TRAMA
Uno scienziato del 2031, attraverso alcuni esperimenti, crea una breccia temporale e si ritrova nella Ginevra del 1817, dove Frankenstein ha dato vita alla sua creatura e Byron è stato esiliato per “depravazione”.
RECENSIONI
Dopo vent’anni in cui si era esclusivamente dedicato alla produzione, Roger Corman torna a dirigere e lo fa nel suo umile stile da B-movie, per nulla impettito da critiche e riscoperte lusinghiere nei suoi confronti. Inizia con una vena semi-trash e da exploitation affrontando per la prima volta il mito di Frankenstein, nonostante sia diventato famoso soprattutto per il genere horror. Parte da lontano, un futuristico 2031 dalle scenografie povere, stile fantascienza anni cinquanta/sessanta, con viaggi nel tempo da Ritorno al Futuro e con l’ironia (anche imbarazzante) della macchina-robot stile Supercar.
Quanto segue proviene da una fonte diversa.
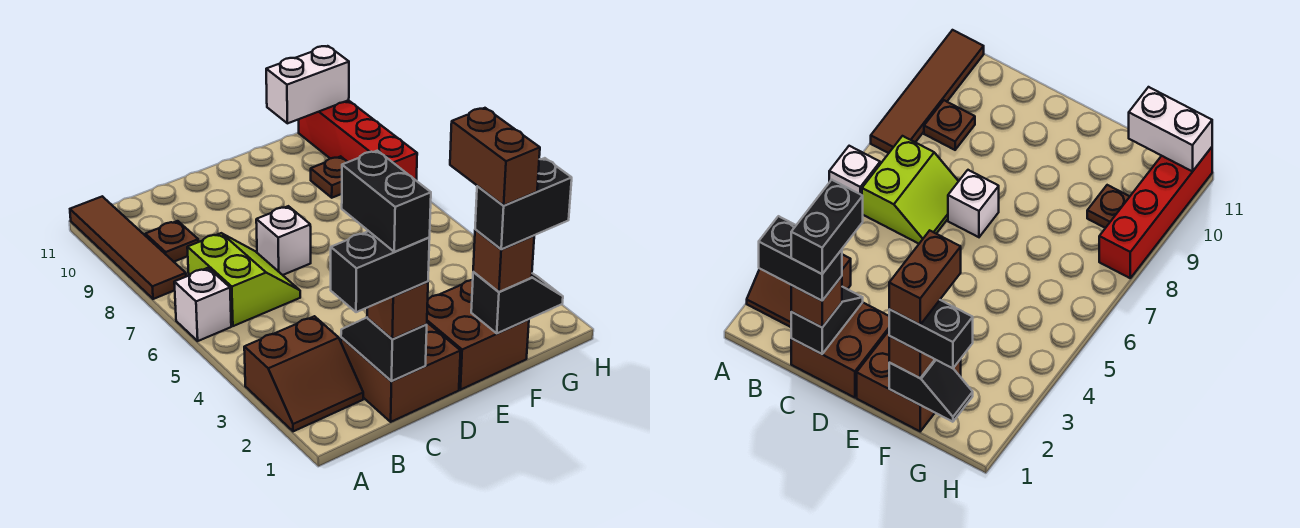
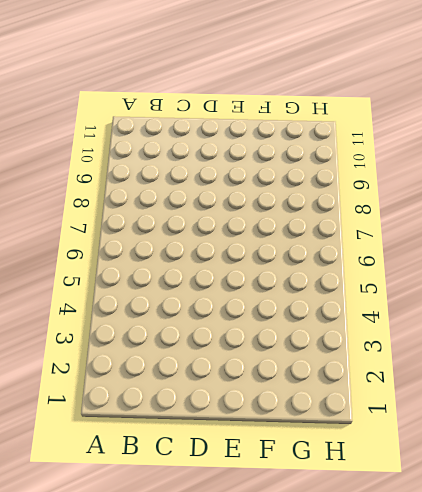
none -> brown slope A2:B3 level 1 top 3
none -> white brick A6 level 1
none -> brown tile A8:A11 level 1

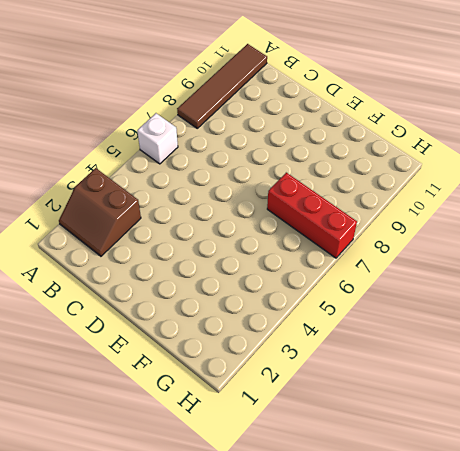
red brick F7:H7 level 1 -> none
none -> lime slope B6:C7 level 1 top B
none -> brown plate B9 level 1
none -> brown brick C1:D2 level 1

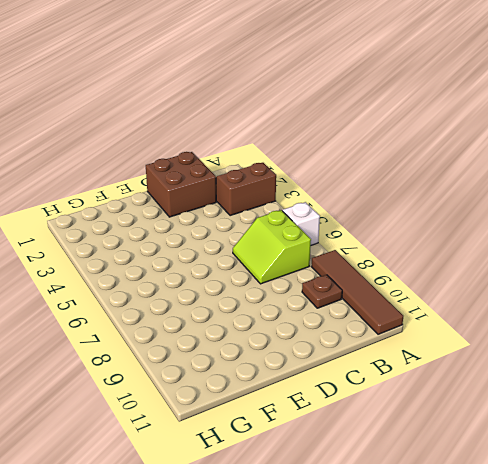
none -> white brick D7 level 1
none -> brown brick E1:F2 level 1
none -> brown plate G9 level 1

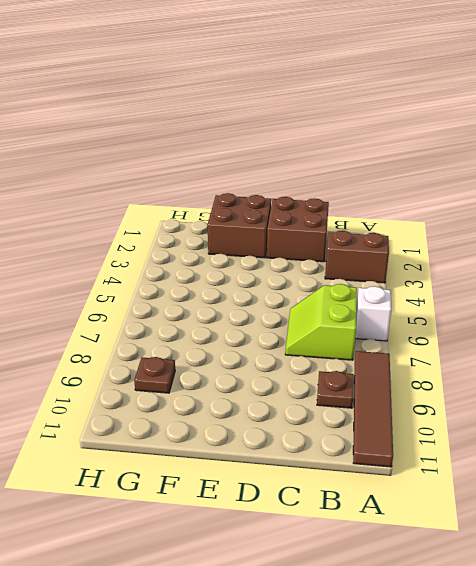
none -> white brick D7 level 1
none -> red brick H8:H11 level 1
none -> black slope C1:C2 level 2 top 1

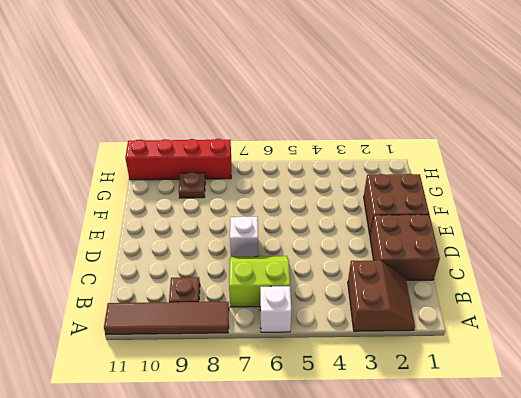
none -> black slope C1:C2 level 2 top 1
none -> black slope F1:G1 level 2 top F
none -> white brick G11:H11 level 2

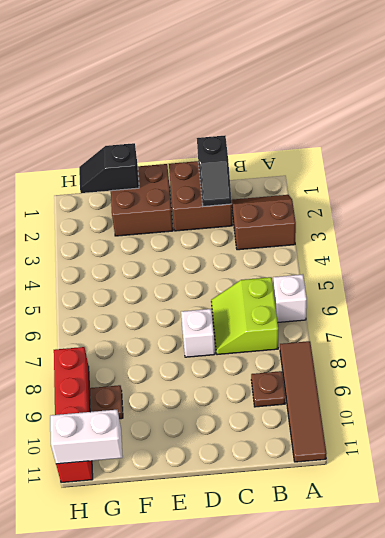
none -> brown brick C1 level 3
none -> brown brick F1 level 3
none -> black brick B1:C1 level 4

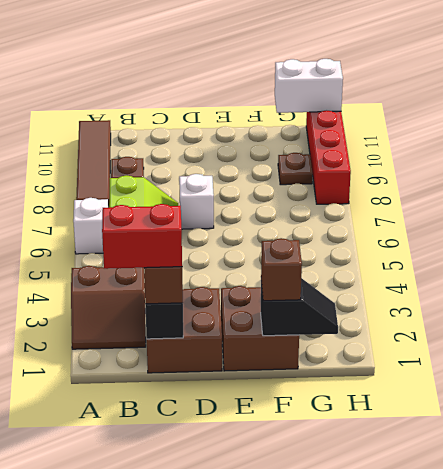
red brick B1:C1 level 4 -> black brick B1:C1 level 4
none -> black brick F1:G1 level 4
none -> black brick C1:C2 level 5
none -> brown brick F1:F2 level 5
La parte centrale, invece, lo riporta alle sue messinscene ambientate nel secolo precedente e tratte da Edgar Allan Poe, con maggior uso, però, degli esterni o di ambienti naturali (il laboratorio del dottor Frankenstein è una chiesa sconsacrata di Milano e molti tecnici nostrani hanno partecipato alla pellicola). Comincia a farsi strada, poi, l’intrigante motivo che pone in parallelo lo scienziato, emblema del progresso tecnologico, e il dottor Frankenstein, creatore di abomini viventi. Il testo bizzarro, tratto dal romanzo “Frankenstein liberato” di Brian Aldiss, pesca anche lord Byron e i coniugi Shelley (uno dei quali è Michael Hutchence, cantante degli Inxs). In questa fase, la sceneggiatura (cui ha contribuito lo stesso Corman) è migliore della messinscena. Chiude il tutto uno scenario apocalittico ed un finale delirante fra raggi laser, facendo alzare di non poco le quotazioni del film. Lode anche al fatto che, finalmente, la creatura di Frankenstein è disegnata come temibile e feroce (splatter immancabile) ma, non per questo, meno umana e degna di pietà: la maschera alla Cabal con capello lungo inventata al trucco per l’esordiente Nick Brimble è davvero indovinata.